Manque de réaction du corps médical

 

Il y a évidemment d’autres pathologies qui apparaissent, ou plus exactement, réapparaissent. Mais il est dramatique qu’aucun projet de recherche sur la maladie, ni qu’aucune volonté de prendre en charge la situation particulière des malades, particulièrement quant aux traitements et quant à la nature handicapante de la maladie de Lyme, ne se dessinent.

 

Dans ce cadre, il doit être entendu que l’initiative de la présente lettre ne dissimule aucune entreprise de contestation partisane.

 

Il n’y a là aucun calcul. Simplement un profond désarroi qui n’est que la conséquence de l’indifférence à laquelle il se heurte de toute part, aussi bien de la part du corps médical français dans son immense majorité, que de la part des pouvoirs publics.

 

Une future question de santé publique

 

Ainsi, madame la ministre, vous pourriez apaiser l’angoisse que génère la maladie de Lyme par l’enclenchement d’une réflexion collective aboutissant concrètement et rapidement sur un projet de loi.
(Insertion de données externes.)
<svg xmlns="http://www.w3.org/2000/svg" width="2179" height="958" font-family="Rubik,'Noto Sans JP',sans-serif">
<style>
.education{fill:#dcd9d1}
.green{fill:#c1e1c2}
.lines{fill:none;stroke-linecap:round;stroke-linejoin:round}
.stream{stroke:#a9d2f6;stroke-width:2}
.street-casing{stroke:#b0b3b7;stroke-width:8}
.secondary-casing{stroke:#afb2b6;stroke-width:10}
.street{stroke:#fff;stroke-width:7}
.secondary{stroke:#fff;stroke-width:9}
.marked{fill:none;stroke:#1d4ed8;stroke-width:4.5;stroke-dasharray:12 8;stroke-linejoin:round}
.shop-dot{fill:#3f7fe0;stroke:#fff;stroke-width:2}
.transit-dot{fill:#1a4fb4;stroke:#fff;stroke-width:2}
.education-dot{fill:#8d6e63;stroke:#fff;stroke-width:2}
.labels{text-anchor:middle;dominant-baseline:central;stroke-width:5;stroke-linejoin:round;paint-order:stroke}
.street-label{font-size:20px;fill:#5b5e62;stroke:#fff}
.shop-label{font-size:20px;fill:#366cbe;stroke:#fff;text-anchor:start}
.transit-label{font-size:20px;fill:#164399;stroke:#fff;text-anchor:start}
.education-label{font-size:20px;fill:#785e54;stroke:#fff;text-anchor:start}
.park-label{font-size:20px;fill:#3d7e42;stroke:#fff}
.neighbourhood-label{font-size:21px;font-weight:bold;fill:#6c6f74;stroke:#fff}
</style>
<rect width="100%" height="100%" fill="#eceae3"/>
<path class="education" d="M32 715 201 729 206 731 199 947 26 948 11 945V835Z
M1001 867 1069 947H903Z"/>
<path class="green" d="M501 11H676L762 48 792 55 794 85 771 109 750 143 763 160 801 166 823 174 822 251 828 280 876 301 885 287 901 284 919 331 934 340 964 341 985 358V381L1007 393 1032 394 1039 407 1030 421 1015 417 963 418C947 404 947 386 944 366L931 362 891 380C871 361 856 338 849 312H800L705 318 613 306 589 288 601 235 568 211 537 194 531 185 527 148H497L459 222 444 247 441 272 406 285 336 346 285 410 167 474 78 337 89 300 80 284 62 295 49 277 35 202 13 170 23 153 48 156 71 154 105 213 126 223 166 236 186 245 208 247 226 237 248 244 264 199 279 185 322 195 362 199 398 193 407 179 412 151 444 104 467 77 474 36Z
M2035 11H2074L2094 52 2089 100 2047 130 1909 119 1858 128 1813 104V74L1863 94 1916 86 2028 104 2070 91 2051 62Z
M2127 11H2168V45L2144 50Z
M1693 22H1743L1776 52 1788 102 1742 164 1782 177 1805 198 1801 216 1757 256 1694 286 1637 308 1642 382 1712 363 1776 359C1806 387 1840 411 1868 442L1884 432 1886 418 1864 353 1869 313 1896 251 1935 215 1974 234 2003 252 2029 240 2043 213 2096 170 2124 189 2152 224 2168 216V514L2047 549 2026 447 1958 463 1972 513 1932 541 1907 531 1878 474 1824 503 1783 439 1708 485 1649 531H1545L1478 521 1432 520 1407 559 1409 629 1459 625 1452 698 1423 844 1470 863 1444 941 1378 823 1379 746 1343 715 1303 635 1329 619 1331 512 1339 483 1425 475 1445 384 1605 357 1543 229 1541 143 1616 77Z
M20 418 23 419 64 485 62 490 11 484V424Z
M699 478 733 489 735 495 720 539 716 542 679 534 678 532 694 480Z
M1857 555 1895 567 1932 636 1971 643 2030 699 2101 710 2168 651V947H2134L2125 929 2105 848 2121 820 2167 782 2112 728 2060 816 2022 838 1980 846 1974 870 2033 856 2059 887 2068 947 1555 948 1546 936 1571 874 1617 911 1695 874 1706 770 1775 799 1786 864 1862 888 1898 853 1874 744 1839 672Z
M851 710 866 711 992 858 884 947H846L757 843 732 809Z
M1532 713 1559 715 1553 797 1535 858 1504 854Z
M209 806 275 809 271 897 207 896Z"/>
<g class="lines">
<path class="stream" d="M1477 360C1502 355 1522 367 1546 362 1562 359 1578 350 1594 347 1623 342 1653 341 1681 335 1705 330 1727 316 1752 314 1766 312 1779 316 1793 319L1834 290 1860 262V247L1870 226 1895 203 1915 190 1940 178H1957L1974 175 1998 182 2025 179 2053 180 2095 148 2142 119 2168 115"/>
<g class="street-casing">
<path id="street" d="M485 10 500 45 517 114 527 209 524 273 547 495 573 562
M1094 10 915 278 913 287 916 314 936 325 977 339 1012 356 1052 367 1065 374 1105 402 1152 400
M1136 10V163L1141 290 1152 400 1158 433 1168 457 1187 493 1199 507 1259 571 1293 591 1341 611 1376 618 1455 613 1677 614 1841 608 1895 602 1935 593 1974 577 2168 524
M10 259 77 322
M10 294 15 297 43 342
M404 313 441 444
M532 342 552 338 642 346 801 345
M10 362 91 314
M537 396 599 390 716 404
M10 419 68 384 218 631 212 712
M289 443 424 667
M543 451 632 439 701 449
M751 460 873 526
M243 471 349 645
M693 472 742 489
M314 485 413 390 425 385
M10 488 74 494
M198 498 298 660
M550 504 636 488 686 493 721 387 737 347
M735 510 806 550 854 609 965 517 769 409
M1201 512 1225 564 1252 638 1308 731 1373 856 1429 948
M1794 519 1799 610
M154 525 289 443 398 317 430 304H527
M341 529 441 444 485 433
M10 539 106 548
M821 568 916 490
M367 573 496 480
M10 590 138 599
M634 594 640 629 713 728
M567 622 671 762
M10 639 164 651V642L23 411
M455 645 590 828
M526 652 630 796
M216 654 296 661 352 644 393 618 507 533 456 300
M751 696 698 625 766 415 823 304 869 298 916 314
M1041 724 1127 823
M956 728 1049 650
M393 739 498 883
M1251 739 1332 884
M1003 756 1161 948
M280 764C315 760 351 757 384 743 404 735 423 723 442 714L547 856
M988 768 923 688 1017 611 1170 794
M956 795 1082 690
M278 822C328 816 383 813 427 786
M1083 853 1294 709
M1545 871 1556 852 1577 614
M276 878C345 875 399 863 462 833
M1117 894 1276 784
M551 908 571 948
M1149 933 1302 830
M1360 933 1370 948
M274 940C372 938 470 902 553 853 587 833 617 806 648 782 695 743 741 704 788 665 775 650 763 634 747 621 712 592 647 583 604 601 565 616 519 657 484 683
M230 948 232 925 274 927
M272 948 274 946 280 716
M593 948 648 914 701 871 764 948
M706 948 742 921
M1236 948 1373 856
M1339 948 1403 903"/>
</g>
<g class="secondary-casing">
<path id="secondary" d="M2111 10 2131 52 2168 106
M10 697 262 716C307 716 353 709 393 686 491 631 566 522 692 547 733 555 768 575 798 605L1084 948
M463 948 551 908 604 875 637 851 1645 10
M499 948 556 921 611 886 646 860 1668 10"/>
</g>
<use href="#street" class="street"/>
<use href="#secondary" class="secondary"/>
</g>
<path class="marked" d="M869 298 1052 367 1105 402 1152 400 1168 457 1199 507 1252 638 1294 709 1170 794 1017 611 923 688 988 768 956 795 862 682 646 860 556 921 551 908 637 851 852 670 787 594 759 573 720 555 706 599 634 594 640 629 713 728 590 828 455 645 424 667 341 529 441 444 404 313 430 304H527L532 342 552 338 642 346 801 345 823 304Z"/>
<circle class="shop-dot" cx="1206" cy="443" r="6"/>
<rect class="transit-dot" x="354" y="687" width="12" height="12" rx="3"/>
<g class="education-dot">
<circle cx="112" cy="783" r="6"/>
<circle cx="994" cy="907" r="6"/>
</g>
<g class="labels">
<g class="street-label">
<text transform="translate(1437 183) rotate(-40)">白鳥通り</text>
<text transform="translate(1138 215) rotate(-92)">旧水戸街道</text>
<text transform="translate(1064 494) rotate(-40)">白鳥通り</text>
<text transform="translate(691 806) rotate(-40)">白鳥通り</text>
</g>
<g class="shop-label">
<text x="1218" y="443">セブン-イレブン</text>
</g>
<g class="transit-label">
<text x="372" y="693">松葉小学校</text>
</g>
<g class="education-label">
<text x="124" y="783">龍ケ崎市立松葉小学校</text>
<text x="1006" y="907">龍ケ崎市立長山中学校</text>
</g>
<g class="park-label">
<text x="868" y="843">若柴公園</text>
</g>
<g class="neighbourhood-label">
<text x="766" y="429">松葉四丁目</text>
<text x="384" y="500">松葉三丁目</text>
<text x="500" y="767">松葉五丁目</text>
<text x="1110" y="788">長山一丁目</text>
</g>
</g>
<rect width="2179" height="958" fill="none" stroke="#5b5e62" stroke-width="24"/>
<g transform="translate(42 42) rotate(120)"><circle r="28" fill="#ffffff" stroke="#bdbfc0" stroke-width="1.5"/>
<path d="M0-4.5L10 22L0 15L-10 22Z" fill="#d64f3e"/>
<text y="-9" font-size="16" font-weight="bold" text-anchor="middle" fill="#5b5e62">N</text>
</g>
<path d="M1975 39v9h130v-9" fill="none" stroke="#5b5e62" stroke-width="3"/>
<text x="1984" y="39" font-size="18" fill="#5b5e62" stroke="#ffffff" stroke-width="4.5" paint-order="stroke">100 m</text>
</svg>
Le gouvernement français ne pourra plus longtemps s’abriter derrière le paravent vacillant qu’incarne le corps médical pour évacuer, en toute bonne conscience, la maladie de Lyme.

 

L’urgence d’entrevoir la pandémie qu’elle va constituer dans les années à venir devrait naturellement vous enjoindre d’anticiper ses effets dévastateurs. Cette revendication en apparence particulière n’annonce, au fond, qu’une future question d’intérêt général et de santé publique.

 

Il vous est donc encore loisible de prendre les mesures qui s’imposent.

 

Trois axes fondamentaux

 

Elles semblent pouvoir être ramassées en trois axes fondamentaux : la recherche scientifique (ce qui englobe évidemment la prévention, notamment en ce qui concerne les balades en forêt et la confrontation aux tiques), la libéralisation du dispositif réglementaire des prescriptions médicales en vue de traiter la maladie de Lyme sur le long cours et, enfin, la prise en compte des difficultés particulières que rencontrent les personnes atteintes par la maladie de Lyme (centres thérapeutiques spécialisés dans l’atténuation des situations de souffrance et de handicap).

 

Certains députés de l’Assemblée nationale ne devraient pas tarder à vous demander de rendre des comptes sur ces différentes questions. Il ne tient qu’à vous de saisir l’opportunité de ne pas endosser l’entière responsabilité d’un déni médical qui n’a que trop duré.

 

L’urgence de la situation commande l’âpreté du propos. Il vous appartient de mettre en lumière une volonté politique. Selon les dires du Professeur de médecine Luc Montagnier, prix Nobel de médecine en 2008, “Le monde entier est infecté par la maladie de Lyme“. En France, le pays entier est dans l’ignorance de la maladie de Lyme.

 

À commencer par ceux-là mêmes qui sont censés s’en préoccuper.

 

Vous remerciant de l’attention que vous porterez à la présente tribune, je vous prie, madame la ministre des Affaires Sociales et de la Santé, de croire en l’expression de mes respectueuses salutations.